Permasalahan tingginya biaya logistik masih menghantui banyak industri di banyak negara, terlebih di negara kepulauan seperti Indonesia. Meski begitu, banyak pihak terus mengeluarkan berbagai inovasi agar biaya pengiriman barang bisa lebih efisien. Salah satunya melalui inovasi kendaraan truk berbahan bakar listrik atau electric vehicle (EV).
Berbeda dengan passanger car atau kendaraan penumpang, EV di kendaraan niaga masih seperti “kurang perhatian” atau masih di fase yang lebih rendah dengan limitasi daya jelajah yang rendah.
Memasuki fase awal pengenalan truk EV, baru sedikit pemain juga yang memperkenalkan produknya di Indonesia.

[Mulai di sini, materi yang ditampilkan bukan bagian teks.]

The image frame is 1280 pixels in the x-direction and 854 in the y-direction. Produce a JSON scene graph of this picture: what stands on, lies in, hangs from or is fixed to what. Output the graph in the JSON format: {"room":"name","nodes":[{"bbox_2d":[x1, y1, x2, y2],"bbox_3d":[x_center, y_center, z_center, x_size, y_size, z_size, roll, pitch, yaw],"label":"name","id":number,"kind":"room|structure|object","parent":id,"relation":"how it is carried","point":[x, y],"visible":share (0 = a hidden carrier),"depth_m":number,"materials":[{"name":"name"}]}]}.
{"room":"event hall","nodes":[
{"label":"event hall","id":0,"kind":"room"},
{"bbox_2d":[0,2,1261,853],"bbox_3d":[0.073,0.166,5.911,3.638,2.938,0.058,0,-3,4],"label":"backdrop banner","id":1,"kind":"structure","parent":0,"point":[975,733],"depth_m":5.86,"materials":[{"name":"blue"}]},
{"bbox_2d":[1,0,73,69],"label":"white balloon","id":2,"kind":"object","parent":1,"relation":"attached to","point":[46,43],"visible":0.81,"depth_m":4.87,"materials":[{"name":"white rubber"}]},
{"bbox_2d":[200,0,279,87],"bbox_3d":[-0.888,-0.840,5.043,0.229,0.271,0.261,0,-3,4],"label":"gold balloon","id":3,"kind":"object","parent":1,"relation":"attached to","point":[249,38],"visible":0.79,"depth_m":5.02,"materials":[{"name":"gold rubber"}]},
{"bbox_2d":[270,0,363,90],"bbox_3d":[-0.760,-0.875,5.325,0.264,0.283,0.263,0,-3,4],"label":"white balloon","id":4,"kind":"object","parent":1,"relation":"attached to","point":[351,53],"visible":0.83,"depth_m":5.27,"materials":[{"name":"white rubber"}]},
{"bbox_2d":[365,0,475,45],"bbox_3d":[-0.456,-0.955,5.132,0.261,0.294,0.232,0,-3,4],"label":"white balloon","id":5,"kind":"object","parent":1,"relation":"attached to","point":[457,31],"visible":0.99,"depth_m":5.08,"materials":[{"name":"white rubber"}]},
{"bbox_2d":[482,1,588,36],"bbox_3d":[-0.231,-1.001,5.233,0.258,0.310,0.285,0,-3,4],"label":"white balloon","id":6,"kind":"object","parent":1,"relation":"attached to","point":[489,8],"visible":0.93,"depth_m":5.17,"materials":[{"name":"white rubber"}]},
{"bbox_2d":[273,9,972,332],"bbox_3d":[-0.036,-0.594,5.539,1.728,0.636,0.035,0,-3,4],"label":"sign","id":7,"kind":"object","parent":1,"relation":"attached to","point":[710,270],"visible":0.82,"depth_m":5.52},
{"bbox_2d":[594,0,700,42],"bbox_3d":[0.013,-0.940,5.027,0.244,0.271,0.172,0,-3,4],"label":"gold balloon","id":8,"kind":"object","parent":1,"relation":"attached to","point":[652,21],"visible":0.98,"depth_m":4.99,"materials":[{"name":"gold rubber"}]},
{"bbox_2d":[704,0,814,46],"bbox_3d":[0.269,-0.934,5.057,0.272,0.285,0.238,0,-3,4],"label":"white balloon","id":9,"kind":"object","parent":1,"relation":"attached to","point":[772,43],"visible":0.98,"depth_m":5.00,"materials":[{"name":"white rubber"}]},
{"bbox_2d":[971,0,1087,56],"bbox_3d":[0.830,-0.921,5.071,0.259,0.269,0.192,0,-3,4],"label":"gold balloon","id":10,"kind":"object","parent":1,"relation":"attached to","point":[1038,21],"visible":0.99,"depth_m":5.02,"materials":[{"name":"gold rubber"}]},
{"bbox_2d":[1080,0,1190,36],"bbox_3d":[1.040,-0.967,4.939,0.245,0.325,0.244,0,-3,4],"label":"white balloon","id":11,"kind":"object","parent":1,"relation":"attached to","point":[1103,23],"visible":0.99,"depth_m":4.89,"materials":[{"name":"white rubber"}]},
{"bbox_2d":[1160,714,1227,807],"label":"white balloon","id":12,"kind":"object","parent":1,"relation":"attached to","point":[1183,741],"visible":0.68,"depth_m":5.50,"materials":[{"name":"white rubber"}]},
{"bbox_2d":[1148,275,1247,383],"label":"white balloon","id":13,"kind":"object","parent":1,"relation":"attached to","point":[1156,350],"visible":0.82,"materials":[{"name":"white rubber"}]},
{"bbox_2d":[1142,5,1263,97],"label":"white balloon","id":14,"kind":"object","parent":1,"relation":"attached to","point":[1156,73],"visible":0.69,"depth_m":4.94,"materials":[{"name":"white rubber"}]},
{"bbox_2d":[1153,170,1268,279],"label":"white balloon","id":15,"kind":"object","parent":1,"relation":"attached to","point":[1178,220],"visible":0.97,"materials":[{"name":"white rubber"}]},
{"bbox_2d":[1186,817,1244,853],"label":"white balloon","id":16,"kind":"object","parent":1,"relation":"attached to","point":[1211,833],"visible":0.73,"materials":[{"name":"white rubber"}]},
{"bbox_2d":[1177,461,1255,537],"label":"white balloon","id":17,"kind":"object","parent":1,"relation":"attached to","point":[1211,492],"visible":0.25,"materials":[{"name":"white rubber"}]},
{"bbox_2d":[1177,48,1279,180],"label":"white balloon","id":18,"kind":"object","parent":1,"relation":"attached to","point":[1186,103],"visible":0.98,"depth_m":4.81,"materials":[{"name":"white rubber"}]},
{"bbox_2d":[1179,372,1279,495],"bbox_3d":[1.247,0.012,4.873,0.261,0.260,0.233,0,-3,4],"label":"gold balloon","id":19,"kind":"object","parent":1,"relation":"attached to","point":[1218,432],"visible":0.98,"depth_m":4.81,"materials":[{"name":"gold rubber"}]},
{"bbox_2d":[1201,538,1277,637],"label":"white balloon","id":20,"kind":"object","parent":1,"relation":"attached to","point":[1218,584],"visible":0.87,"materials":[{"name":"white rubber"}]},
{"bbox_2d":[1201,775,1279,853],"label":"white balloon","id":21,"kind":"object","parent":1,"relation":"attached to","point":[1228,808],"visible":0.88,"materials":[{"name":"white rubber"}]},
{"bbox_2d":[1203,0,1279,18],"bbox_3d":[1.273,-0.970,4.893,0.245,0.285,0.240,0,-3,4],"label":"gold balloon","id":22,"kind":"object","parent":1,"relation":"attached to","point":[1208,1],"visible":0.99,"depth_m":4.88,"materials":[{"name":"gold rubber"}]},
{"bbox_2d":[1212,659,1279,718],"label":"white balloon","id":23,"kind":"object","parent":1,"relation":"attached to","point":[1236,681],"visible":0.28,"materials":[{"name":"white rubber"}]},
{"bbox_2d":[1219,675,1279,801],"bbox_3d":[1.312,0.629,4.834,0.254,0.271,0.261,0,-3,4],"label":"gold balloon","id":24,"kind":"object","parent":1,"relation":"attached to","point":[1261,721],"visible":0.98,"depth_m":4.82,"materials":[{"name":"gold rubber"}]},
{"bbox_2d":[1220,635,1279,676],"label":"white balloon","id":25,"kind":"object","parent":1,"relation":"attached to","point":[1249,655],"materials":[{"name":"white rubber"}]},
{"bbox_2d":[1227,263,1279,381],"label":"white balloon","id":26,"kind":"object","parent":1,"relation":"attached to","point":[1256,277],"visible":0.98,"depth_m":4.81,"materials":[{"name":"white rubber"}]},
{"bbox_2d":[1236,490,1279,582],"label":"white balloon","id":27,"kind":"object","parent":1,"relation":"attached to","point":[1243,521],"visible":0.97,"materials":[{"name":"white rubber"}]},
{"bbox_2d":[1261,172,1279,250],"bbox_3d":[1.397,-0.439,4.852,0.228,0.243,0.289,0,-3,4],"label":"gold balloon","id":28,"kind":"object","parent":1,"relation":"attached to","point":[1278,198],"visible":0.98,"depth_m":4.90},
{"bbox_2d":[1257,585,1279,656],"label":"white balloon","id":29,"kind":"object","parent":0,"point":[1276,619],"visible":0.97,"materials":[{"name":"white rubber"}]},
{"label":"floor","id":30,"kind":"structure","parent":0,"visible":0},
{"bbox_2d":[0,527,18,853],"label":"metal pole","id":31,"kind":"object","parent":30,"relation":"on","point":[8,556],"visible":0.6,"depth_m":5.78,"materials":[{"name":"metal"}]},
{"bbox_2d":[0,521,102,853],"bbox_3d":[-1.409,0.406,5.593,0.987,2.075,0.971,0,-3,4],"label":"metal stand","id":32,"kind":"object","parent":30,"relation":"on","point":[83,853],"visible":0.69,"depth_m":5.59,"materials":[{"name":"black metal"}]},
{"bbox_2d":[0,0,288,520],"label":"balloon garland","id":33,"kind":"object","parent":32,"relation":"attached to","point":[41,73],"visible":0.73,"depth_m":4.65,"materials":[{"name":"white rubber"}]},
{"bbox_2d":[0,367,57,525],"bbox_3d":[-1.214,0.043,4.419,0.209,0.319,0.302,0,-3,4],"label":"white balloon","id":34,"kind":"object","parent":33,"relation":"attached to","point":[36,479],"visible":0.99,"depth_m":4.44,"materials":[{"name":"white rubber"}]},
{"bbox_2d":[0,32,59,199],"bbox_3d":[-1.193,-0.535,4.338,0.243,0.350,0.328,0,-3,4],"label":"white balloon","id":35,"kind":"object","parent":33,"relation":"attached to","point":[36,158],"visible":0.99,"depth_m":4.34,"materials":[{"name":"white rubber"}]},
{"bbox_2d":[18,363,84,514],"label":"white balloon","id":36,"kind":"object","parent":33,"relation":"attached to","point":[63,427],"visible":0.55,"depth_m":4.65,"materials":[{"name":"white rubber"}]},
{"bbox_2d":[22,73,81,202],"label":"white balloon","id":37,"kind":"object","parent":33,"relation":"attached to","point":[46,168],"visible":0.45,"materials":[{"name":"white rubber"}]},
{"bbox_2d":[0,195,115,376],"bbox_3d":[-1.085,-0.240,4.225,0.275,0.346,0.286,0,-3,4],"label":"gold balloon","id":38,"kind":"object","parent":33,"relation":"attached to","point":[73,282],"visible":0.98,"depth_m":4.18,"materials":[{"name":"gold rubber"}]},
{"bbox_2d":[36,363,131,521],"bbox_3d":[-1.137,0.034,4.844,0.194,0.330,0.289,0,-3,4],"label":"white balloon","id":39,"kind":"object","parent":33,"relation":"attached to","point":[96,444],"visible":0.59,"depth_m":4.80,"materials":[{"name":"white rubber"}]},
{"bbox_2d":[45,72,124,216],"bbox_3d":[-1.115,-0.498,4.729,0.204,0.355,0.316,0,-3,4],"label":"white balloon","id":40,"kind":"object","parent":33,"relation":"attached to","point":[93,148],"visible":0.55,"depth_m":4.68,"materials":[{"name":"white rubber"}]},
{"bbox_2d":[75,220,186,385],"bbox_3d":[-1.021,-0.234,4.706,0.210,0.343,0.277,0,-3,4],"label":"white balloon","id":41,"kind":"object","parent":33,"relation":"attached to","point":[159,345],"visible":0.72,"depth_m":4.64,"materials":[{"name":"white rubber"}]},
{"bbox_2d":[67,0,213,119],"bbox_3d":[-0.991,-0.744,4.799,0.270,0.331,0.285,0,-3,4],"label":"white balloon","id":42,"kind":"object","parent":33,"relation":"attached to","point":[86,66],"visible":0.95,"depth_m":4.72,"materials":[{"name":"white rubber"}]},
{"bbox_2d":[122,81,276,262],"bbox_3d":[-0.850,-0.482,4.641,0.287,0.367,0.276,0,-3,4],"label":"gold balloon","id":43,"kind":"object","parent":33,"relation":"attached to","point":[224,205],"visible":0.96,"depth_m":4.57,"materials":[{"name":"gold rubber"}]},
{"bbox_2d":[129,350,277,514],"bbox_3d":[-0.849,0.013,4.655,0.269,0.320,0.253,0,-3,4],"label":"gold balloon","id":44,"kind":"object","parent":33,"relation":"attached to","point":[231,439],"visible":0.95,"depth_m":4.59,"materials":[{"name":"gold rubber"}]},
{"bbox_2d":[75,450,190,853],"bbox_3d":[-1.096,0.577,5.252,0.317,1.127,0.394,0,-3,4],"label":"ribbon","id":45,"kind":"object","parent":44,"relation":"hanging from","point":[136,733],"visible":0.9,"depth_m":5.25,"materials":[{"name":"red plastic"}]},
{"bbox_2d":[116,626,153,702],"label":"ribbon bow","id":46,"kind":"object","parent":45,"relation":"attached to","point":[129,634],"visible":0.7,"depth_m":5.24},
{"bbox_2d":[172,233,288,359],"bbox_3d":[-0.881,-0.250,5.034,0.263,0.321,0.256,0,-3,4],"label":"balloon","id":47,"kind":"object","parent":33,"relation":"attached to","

Tercatat, baru satu pemain yang resmi menjual truk listrik dengan daya jelajah sekitar 100 kilometer.
Kehadiran truk EV yang digadang-gadang akan menjadi solusi efisiensi biaya logistik di samping membawa misi hijau, dinilai belum memberikan solusi besar bagi pelaku industri logistik.
Hal ini disampaikan oleh Robin Lo, CEO J&T Express. Menurutnya, daya jangkau EV saat ini yang masih di sekitaran 100 kilometer dalam sekali pengisian daya, hanya mampu melahap jarak di dalam kota.
“Bahkan di Cina yang katanya ingin melahirkan truk listrik dengan daya jelajah hingga 1.000 kilometer, tapi sampai saat ini belum ada juga. Jadi ini belum betul-betul menjadi solusi,” ujar Robin kepada Marketeers saat dijumpai di Jakarta beberapa waktu lalu.
BACA JUGA: Indonesia Pasar Terbesar Kedua J&T Express setelah Cina
Di sisi lain, Robin mengapresiasi yang dilakukan pemerintah dalam hal pembangunan jalan tol yang membuat biaya logistik kian murah. Selain itu, Robin juga menilai perlu adanya regulasi yang menjamin persaingan yang sehat di industri logistik.
Di sini, Robin menyoroti bisnis yang dilakukan pemain e-commerce yang juga memiliki armada logistik. Kehadirannya yang belum diatur, dianggap memukul para perusahaan logistik yang lebih dulu hadir dengan investasi yang tidak besar dalam membangun infrastruktur.
Hal ini kian penting lantaran pasar e-commerce kini mendominasi permintaan jasa logistik atau pengiriman ekspres, termasuk bagi J&T Express.
Jika diperhatikan, poin persoalannya terletak dari jamaknya layanan free ongkir dari e-commerce yang memberikan konsumen limitasi untuk memilih jasa pengiriman yang akan digunakan. Dan, umumnya pengiriman akan dilakukan oleh jasa pengiriman dari e-commerce tersebut.
BACA JUGA: 9 Tahun J&T Express, Performa, dan Bisnis Berkelanjutan
Hal ini yang dinilai kurang sehat karena tidak ada pembatasan dari pemerintah sehingga memberikan dampak terhadap pelaku bisnis ekspres lain.
Di sisi lain, tingginya biaya logistik juga menjadi kendala untuk para perusahaan logistik untuk melulu mengeluarkan program promosi harga dan secara alamiah menghindari terjadinya perang harga.
“Di Cina, pemerintah memberikan kontrol habis-habisan, termasuk kontrol harga dan mengecek dengan benar harga yang paling make sense, tidak terlalu mahal dan tidak terlalu murah. Termasuk, kontrol berupa pemberian sertifikasi kurir,” ungkap Robin.
Kontrol ini digunakan untuk memberikan keamanan juga untuk konsumen dari risiko barangnya dibawa kabur kurir. Dan, risiko ini dibebankan ke perusahaan logistik, khususnya saat layanan COD yang hari ini mendominasi sampai 70% total transaksi.
Meski begitu, Robin tetap mengapresiasi subsidi ongkos kirim yang kerap diberikan oleh pelaku e-commerce yang justru memberikan keuntungan bagi konsumen yang berada di pulau terjauh seperti Papua, Maluku dan lainnya yang terkendala ongkos kirim yang mahal.
Dari sisi pelaku industri logistik, upaya untuk menekan biaya logistik terus dilakukan saban tahun. “Kami terus perbaiki operasional kami agar dapat menekan biaya logistik, termasuk penggunaan teknologi automasi. Meski begitu, kami harus tetap jaga ekosistem lapangan kerja bagi masyarakat,” tutup Robin.